The session between the Thanksgiving and Christmas vacation always seemed a brief one, filled as it is with plans for the latter holiday.

When the Thanksgiving holiday was over Beverly and the boys went back to their respective schools under Admiral Seldon’s escort. At least he went as far as Front Royal with Athol and Archie, leaving them at that point to go on by themselves while he accompanied Beverly to Leslie Manor. He was minded to have a few words with Miss Woodhull and know something more of the lady’s character than he already knew. The outcome of that interview left a good deal to be desired upon the Admiral’s part. He returned to Woodbine “with every gun silenced,” and the lady triumphant in her convictions that her methods of conducting a school for girls were quite beyond criticism. It would be utterly impossible for Beverly to even think of visiting her brother at Kilton Hall, she said, nor could she consent to Athol visiting Leslie Manor. She did not wish to establish a precedent. As to Archie ever coming there, that idea was preposterous. Why every boy for miles around would feel at liberty to call upon her pupils and they would be simply besieged. She had conducted her school successfully for many years under its present methods and until she saw more cogent reasons for changing she should continue to do so.

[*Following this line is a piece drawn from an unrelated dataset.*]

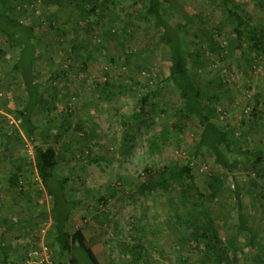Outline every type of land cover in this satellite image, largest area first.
<instances>
[{"label":"rangeland","instance_id":"1","mask_svg":"<svg viewBox=\"0 0 264 264\" xmlns=\"http://www.w3.org/2000/svg\"><path fill=\"white\" fill-rule=\"evenodd\" d=\"M134 1L138 0H119L116 7L103 10L100 16L104 29L95 21L88 26L78 8L66 0L15 2L20 22L36 28L35 44L43 52L33 64L41 100L31 116L37 127L32 138L19 130L20 120L8 111L9 107L19 109V101L26 94L14 76L16 73L11 71L18 48L11 47L0 33V49L8 54L0 62V247H9L10 254L14 248L20 264H25L27 253L36 249L35 239H41L38 236L41 230L45 231L43 241L52 250L55 264H70V255L52 245L53 223L48 218L51 199L33 167L27 165L26 173L19 177L21 191L10 189L7 183L15 166L30 162L33 148L41 146H52L64 156L56 166V175L70 177L65 185L67 197L80 201L71 211L67 233L81 231L99 264H215L213 256L204 254L205 244L189 237L185 225L190 218L188 214L192 221L206 223V220L193 187L174 171L189 157L198 122L189 117L180 120L178 127L175 125L179 119L173 111L180 98L171 84L161 80L168 75V49L159 42L158 31L139 14L144 11L143 3L135 6ZM226 1L229 8L235 4L243 8L238 12L247 17L251 30L264 28V0ZM167 3L175 22L177 16L206 18L205 24L185 31L186 39L196 44H189L188 48L190 51L195 46L204 48V57L210 65L201 71L204 91L215 87L210 83L209 70L211 79L219 73L222 82H235L230 85V95L218 107L223 111L224 124L238 125L241 111L247 108L254 93H260L264 100V53L258 58L256 51H246L250 47L246 43L242 45L245 52L236 47L234 22L226 18L222 1L167 0ZM208 30L216 44L229 47L223 55L206 50L204 35ZM194 60L192 57L189 62ZM106 80L111 84L110 91L119 93L118 98L107 100L102 89ZM155 84L158 90L145 107L146 111L153 108L155 112L150 113L151 117L135 119L141 96ZM59 93L61 97L57 96L50 108L49 102ZM63 120L65 126L57 131ZM124 121L134 127L127 149L123 138L129 126ZM258 123L247 137L238 127L234 135L241 142L245 138L250 140L244 142L249 148L264 150V124L261 120ZM12 130L18 132L16 139L4 151L5 136ZM89 142L98 144L91 148V155L81 152ZM100 150L105 159L90 162ZM210 157L202 152L194 160L191 173L198 189L204 188L213 175L226 180L217 198L205 194L202 207L213 219L220 241L228 248V260L231 264H264V259L256 260L249 237H239L234 232L238 225L234 191L238 189L252 233L264 241V161L261 175L246 163L230 173L214 166ZM166 166L173 167L166 176V190L159 186L142 189L141 184L147 180L143 175L145 167H152L153 179L159 180V173ZM184 188L189 192L185 205L179 197L180 189ZM101 196L106 197V203L97 201ZM43 213L45 218L31 219ZM227 239L235 244L228 245ZM74 255L78 264H91L82 251L76 250Z\"/></svg>","mask_w":264,"mask_h":264},{"label":"trees","instance_id":"2","mask_svg":"<svg viewBox=\"0 0 264 264\" xmlns=\"http://www.w3.org/2000/svg\"><path fill=\"white\" fill-rule=\"evenodd\" d=\"M17 0H0V33L6 38L7 43L11 47L18 48V54L11 67V71L15 72L14 76H17L20 83L24 87L25 98L20 99L19 109L12 110L8 108V111L14 112L17 119L20 120L19 130L24 132L27 137L32 138L35 135L37 127L31 120V116L37 110L39 102L41 100L40 85L35 82V75L33 64L35 60H39L42 57V50H40L35 44L36 35L35 27L32 25H26L20 22L19 14L14 6ZM26 1V0H25ZM50 3L52 0H45ZM60 2L62 0H56ZM68 3L78 8L79 14L86 20L89 26L95 23L104 29L105 23L100 16V13L109 7H116L119 4V0H66ZM222 1L223 9L226 18L234 22L233 35L236 41V47L244 49L243 44L246 43V51H256L258 58L260 53H264V28L260 27V30L250 29L243 12L239 14V10L243 9L240 5H232L229 8L226 4V0ZM135 2V1H134ZM143 3L144 11L139 12L141 17L150 23L152 29H155L159 33V42L164 44L169 53V66L168 75L161 79L164 84H171L175 93L179 96L180 102L174 108L173 114L178 117V121L185 120L189 117H193L198 122V131L196 133L195 140L192 145V150L180 165L176 171L179 178H184L193 187L199 200V206L202 208V215L206 220V223H200L198 221H192L191 214L185 220L186 228L189 230V237L193 241L202 242L205 244L204 254L206 256H213L215 264H231L227 257V246L223 244L217 234L215 223L213 219H210L206 211L202 206L205 205V194L210 195L211 198H217L220 191L225 187V179L219 175H213L207 185L198 189L196 187L194 178L192 176V166L194 160L202 153L207 152L210 154L212 164L216 167L224 169L230 173H233L240 164H249V168L253 170L257 175H261L262 162L264 161V150L261 147L249 148V142L247 138L244 142L234 135L236 127L242 130L243 136L246 137L251 134L254 128L259 125V120L264 124V100H262L260 93H254L250 99H248L247 108L241 111V119L238 125L224 124L221 121L223 111L219 109L221 102L227 95H230V85H235L234 81L229 80L228 83L222 82L219 73L212 76L211 70L207 72L210 74V83H213L215 87L211 90L204 91V86L201 84V73L208 67L209 62L205 59L204 48L195 46L194 50H189V44H195L192 41H188L185 37V31L188 27L192 28L197 24H205L204 17L200 15H194L192 17L177 16L178 21H174L175 16L170 12L167 0H138L134 5ZM139 15V16H140ZM100 24V25H99ZM206 42V50L211 52H217L218 55H223V51L229 47H223L216 44L211 31H206L204 35ZM196 45V44H195ZM8 54L0 49V62H4ZM256 56V57H257ZM195 57V60L189 62V59ZM203 57V58H202ZM202 58V59H201ZM256 59V58H255ZM141 69V68H140ZM203 70V71H202ZM202 71V72H201ZM81 75V74H80ZM82 76V75H81ZM108 76V74H106ZM230 83V84H229ZM111 84L109 80H106L102 89L107 94V100L118 98L119 93H113L110 91ZM125 88L123 87V90ZM157 84L149 89L147 93L141 96L139 101L137 112L135 113V119H143L151 117L150 113H154L155 109L152 108L149 111L145 110L146 104L150 97L157 92ZM236 90V89H235ZM118 94V95H117ZM57 96L61 97L60 93L57 94L49 102L50 108L54 107V100ZM151 108V107H150ZM48 109V108H47ZM50 111V110H49ZM66 110V115H67ZM65 120L57 131H61L65 126ZM129 126L127 121L123 122ZM135 126V125H134ZM178 127V125H177ZM126 130L123 141L125 149L128 148V144L133 139L134 127H128ZM68 129L65 128L66 131ZM17 130H12L6 137L2 147L6 151L10 148V144L16 139ZM153 145L155 141H151ZM94 145H98L94 142H89L81 148V152L86 151L88 154H92L91 148ZM6 158L7 156H3ZM64 159V156L59 151H56L52 146L35 147L33 148V154L31 161L15 166V170L9 178L7 183L10 189L22 187L19 185V177L21 174L26 173V166L33 167L35 174L40 180L43 190L51 199V206L48 213V218L53 223L52 245L58 247L59 252L70 255V264H78L74 255V251L80 250L84 253L85 257L91 264H99L93 251L87 245V241L81 231H75L73 234L67 233V223L70 218L72 209L77 206L79 200H70L67 197V190H65L66 183L69 182L70 177H59L56 175V166ZM104 153L100 152L95 155L94 159L90 162L99 163L104 160ZM173 170V167L166 166L159 173V180L153 179L152 167H145L143 175L147 179L141 184L142 189L151 190L153 187L159 186L160 188L167 189L165 184L168 179L167 174ZM104 191V190H102ZM101 192V191H99ZM23 194V193H22ZM179 197H181V203L183 205L188 202V189H180ZM103 195V193H102ZM235 202L237 206V220L238 225L235 228L237 236L247 235L250 240L251 248L255 251V258L258 261L264 259V241L256 238L251 226L247 221V215L244 213L241 205V193L236 189L234 191ZM106 197L101 196L97 201L107 202ZM45 214H41L39 217H31V219L45 218ZM180 219V218H178ZM226 226V225H225ZM233 233V232H232ZM227 244L233 246L235 242L231 239H227ZM139 248V247H138ZM3 254H6V248H0Z\"/></svg>","mask_w":264,"mask_h":264},{"label":"built area","instance_id":"3","mask_svg":"<svg viewBox=\"0 0 264 264\" xmlns=\"http://www.w3.org/2000/svg\"><path fill=\"white\" fill-rule=\"evenodd\" d=\"M43 239V236L45 234L44 230H41L40 233H38ZM41 246V247H40ZM40 250L33 249L26 255V263L27 264H55L54 258L52 257V250L45 244V242H41L40 244ZM25 263V264H26Z\"/></svg>","mask_w":264,"mask_h":264},{"label":"crops","instance_id":"4","mask_svg":"<svg viewBox=\"0 0 264 264\" xmlns=\"http://www.w3.org/2000/svg\"><path fill=\"white\" fill-rule=\"evenodd\" d=\"M35 240H37V242H38V244L36 243V246H37L36 249L41 251L40 244H41V242H44L45 239H39V240L38 239H35ZM38 245L40 247H38ZM0 248H6L7 249L6 254H3L2 251L0 250V262L2 264H20V261L18 260L20 258V256L17 254V252L15 251L14 248L10 250L11 251V254L8 253L9 252V247L5 246V247H0ZM93 254H94V252H93ZM95 257L97 259V256L96 255H95ZM25 263H26V261H25Z\"/></svg>","mask_w":264,"mask_h":264}]
</instances>
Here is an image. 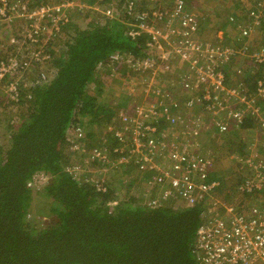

Had not the Admiral made arrangements for the year it is safe to surmise that Beverly would have returned to Woodbine with him, and his frame of mind, and the remarks to which he gave utterance, as he drove back to the junction, elicited more than one broad grin or chuckle from Andrew J. Jefferson as he drove. But Beverly did not know anything about it.

So the weeks sped by until the Christmas recess drew near and the girls were once more planning to scatter, far and wide, for their two-weeks holiday.

Now be it known that Petty had returned from her Thanksgiving trip to Annapolis in a more sentimental frame of mind than ever, and filled as full of romance as an egg is of meat.

Each day brought a letter always addressed in a feminine handwriting, to be sure, or there would have been little chance of said letter ever reaching Petty. They were, she confided to every girl in the school under strictest promises of secrecy, re-addressed for “Reggy” by “darling mamma,” for mamma, knowing how desperate was their devotion to each other, just simply could not help acting as a go-between. And she knew very well too that she, Petty, would not have remained at school a single day unless she did this. Why, mamma, herself, had eloped with papa before she was sixteen. One whole year younger than she, herself, was at that moment. “Wasn’t that romantic?”

“Where is papa now?” asked Beverly. She had never heard him mentioned.

“Oh, why—well—he has business interests which keep him in South America nearly all the time, and—er,”

“Oh, you needn’t go into details. It doesn’t make any difference to me,” said Beverly, and walked away with Sally.

“Isn’t she odious! And so perfectly callous to sentiment,” cried Petty.